But the legal theory has a list of supporters as well, including John Eastman, an attorney who worked with former President Donald Trump in his effort to overturn the 2020 election. Eastman filed a brief asking the high court to embrace the independent state legislature theory.

A slew of litigation in state courts over rules administered in 2020 to expand accessibility to voting during the coronavirus pandemic seemed to reinvigorate the legal theory, as it became the basis of Republican challenges to pandemic-era voting rules and later was central to Trump’s effort to overturn the results of the 2020 presidential election.

In North Carolina, when the state Supreme Court turned down a new congressional map at the request of a group of Democratic voters who argued that it was a partisan gerrymander, Republican state lawmakers went to the U.S. Supreme Court on an emergency basis, arguing that the court violated the elections clause of the Constitution, which says that the “times, places and manner of holding elections” should be determined by state legislatures.

The high court declined to grant the Republican request for an emergency stay of the North Carolina Supreme Court order but decided to hear arguments over the case. Though he didn’t plainly endorse the theory, Alito wrote in a dissenting opinion joined by Thomas and Gorsuch at the time that the case represented “an exceptionally important and recurring question of constitutional law.”

On Tuesday – rather than weighing in on the underlying issue – the three justices said they would have dismissed the case because North Carolina’s highest court in April had overruled an earlier decision, sparking questions about whether the Supreme Court would still hand down a ruling on the issue.

“This is a straightforward case of mootness,” Thomas wrote, joined by Gorsuch and Alito. “The federal defense no longer makes any difference to this case – whether we agree with the defense, disagree with it, or say nothing at all, the final judgment in this litigation will be exactly the same.”

Dismissing the case would have left the constitutionality of the independent state legislature theory open to potential consideration from a future court. But the majority’s decision closes the door on the issue.

• DATASET RECORDS:
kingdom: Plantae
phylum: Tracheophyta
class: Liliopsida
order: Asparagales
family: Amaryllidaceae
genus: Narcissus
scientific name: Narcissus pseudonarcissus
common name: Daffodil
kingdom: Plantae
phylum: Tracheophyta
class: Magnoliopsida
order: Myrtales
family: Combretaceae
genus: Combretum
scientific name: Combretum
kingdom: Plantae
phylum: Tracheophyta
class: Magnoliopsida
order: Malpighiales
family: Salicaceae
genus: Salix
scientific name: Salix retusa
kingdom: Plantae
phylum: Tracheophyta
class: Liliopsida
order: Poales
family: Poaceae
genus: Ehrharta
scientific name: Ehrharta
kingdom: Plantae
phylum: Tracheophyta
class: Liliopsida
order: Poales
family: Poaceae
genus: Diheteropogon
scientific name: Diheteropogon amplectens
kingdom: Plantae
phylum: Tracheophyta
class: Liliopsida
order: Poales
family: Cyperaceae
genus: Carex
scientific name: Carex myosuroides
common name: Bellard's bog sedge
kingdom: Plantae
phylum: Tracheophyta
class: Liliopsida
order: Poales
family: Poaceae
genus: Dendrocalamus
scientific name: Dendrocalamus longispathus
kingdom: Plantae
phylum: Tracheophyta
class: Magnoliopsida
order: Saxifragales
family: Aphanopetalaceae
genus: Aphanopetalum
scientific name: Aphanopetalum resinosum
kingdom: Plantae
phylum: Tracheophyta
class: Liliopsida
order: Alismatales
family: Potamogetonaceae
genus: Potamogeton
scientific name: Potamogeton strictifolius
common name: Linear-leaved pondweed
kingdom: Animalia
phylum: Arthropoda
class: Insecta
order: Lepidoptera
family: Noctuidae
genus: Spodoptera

• WORK ORDER 1:
Please answer these questions from the article on the independent state legislature theory, one line each:
(a) Who filed a brief asking the high court to embrace the theory?
(b) Which justice wrote that the case was "a straightforward case of mootness"?
(c) In what month did North Carolina's highest court overrule an earlier decision?
• WORK ORDER 2:
Rewrite everything from "A slew of litigation" down to "2020 presidential election." in the article on the independent state legislature theory, changing "coronavirus pandemic" to "COVID-19 pandemic".
The records come from a different source than the text.

• ANSWER AREA 1:
(a) John Eastman
(b) Thomas
(c) April

• ANSWER AREA 2:
A slew of litigation in state courts over rules administered in 2020 to expand accessibility to voting during the COVID-19 pandemic seemed to reinvigorate the legal theory, as it became the basis of Republican challenges to pandemic-era voting rules and later was central to Trump’s effort to overturn the results of the 2020 presidential election.